The Commonwealth of Virginia has decided it no longer will extend
Southern courtesy to one sector of its residents.
Delinquent taxpayers in the Old Dominion now are being exposed in an effort to collect long overdue taxes.
Virginia's Department of Revenue became the latest office to publish the names of tax scofflaws on the Internet.
The state unveiled its pilot program last week, a Web site list of 11 businesses that owe substantial back taxes, penalties and interest. State officials say the companies have not responded to several attempts to collect this money and that more names will be added to the list.
"Many other states have found this to be an inexpensive yet very effective tool in collecting unpaid taxes," said Tax Commissioner Janie Bowen. "Everyone should pay their fair share of taxes and this is money that the state should have received a long time ago."
Across the Potomac, Maryland officials have collected over $14 million since its Web disclosure began in 2000.
Other states with lists of delinquent business, individual or both types of taxpayers include:
- Washington, D.C.
- New Jersey
- North Carolina
- Rhode Island
- South Carolina
State officials say the lists don't violate privacy laws because tax delinquents are a matter of public record. The online postings simply make it easier for the public to see the records of taxpayers who have tax liens.
States also note that they give businesses and individual taxpayers several opportunities to settle their accounts before posting their names.
Tax deadbeats around the world: Public tax outing is not just a U.S. phenomenon. Earlier this year, Portuguese officials announced that the country would begin publishing the names of its biggest tax cheats. The move came after the Iberian Peninsula nation was pressured by the European Union to reduce its public deficit.
Portugal is owed 17 billion euros ($26 billion U.S. $) in income and corporate taxes. It plans to publish the names of debtors owing more than 50,000 euros ($63,619 as of this morning's exchange rate) in personal income tax, or more than 200,000 euros (almost $255,000 U.S.) in corporate taxes, from 2004 or earlier tax years.
The Portuguese government, however, is not counting on shame alone to get the overdue money.
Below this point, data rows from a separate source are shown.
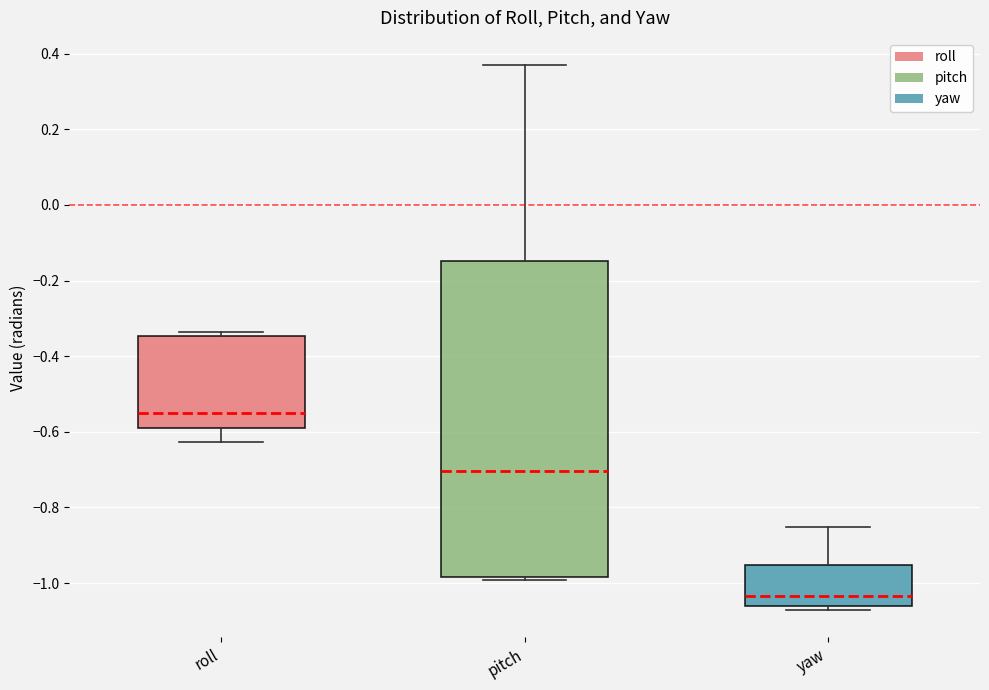

Reading left to right, transcribe this box plot: for each box, give where its median line is, the range the box spans, and where its two whiskers end, as read against the y-axis. The values are not printed on the chart, so give them approximately, as read against the axis.

roll: median -0.56, box -0.58 to -0.34, whiskers -0.62 to -0.34 (just above the box's upper edge)
pitch: median -0.70, box -0.98 to -0.14, whiskers -1.00 to 0.36
yaw: median -1.04, box -1.06 to -0.96, whiskers -1.08 to -0.86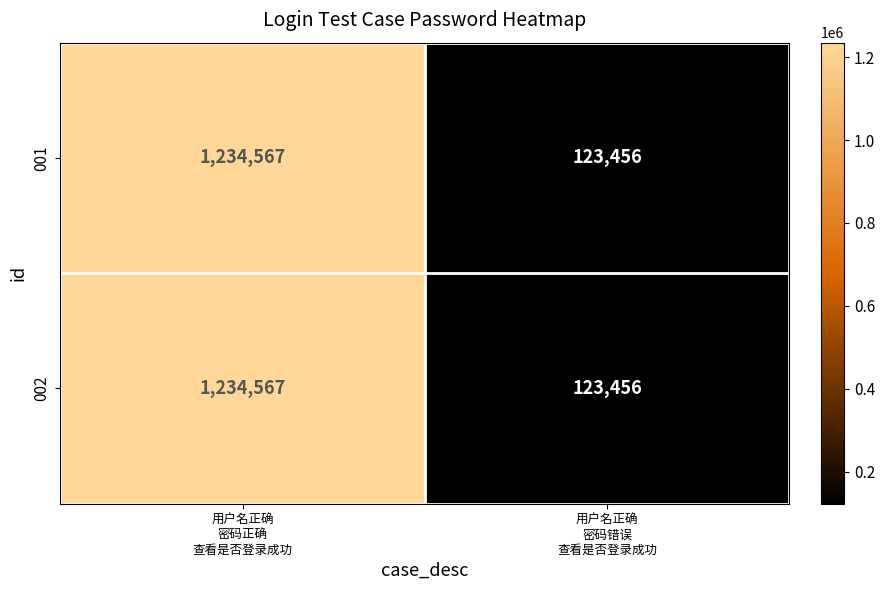

What is the minimum value shown in the chart?

123456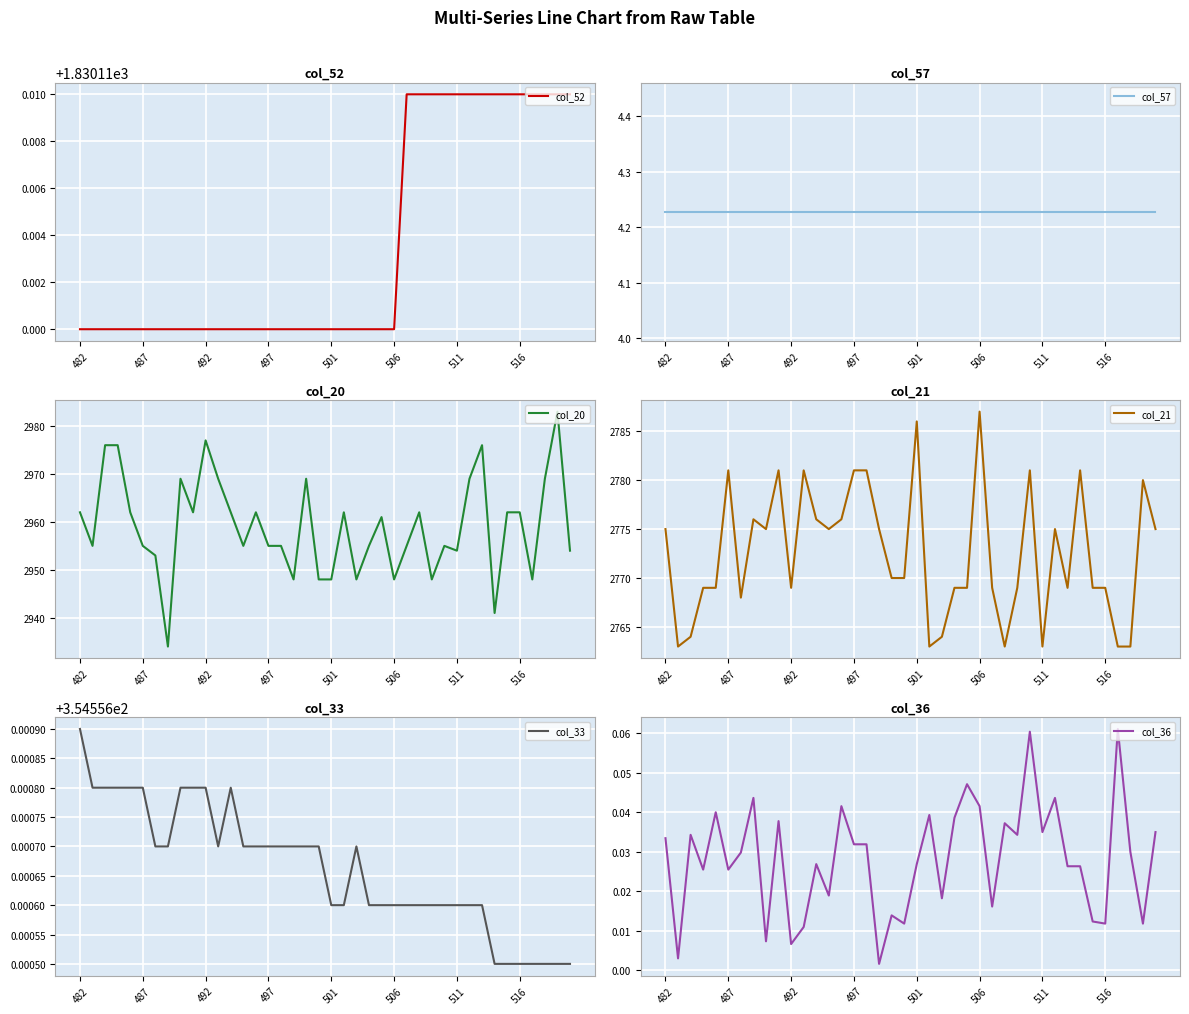

True or false: col_52 has a value of 2761.1 at 487.

False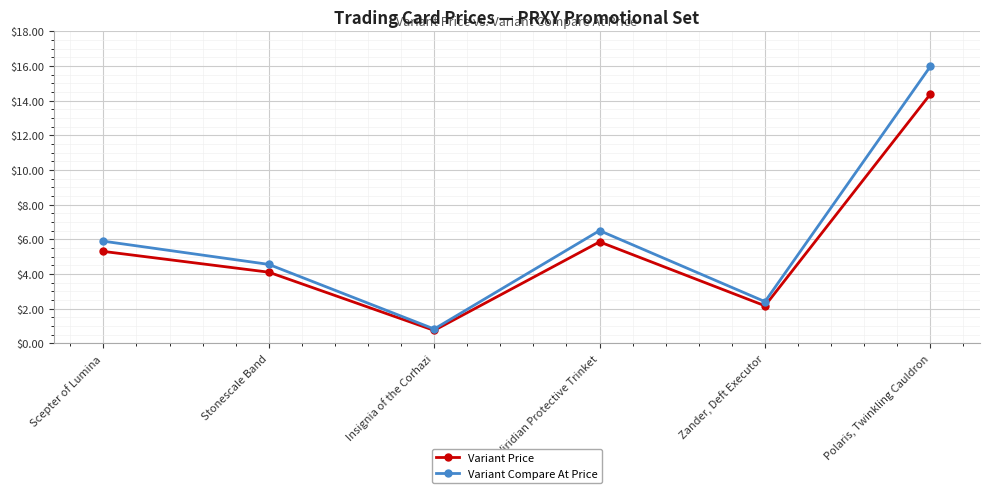

What is the lowest value of the Variant Price series?

0.7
Portugal plans to hire 380 new tax inspectors this year.
Whatever in Wisconsin: Of course, sometimes the shame doesn't matter, to either the tax delinquent or his official pursuers.
Channel 27, the local ABC affiliate in Madison, Wisc., reported that state officials there contracted with a lawn and tree company to do work on the State Capitol grounds despite its presence on the state's online list of Wisconsin's 100 worst tax delinquents.
The Web site lists the tax debt of Dennis Harrington's lawn and tree business at $433,686.
Division of State Facilities Building Superintendent William Beckman told 27 News that the firm was selected over two other bidding companies because, "We took the low bid."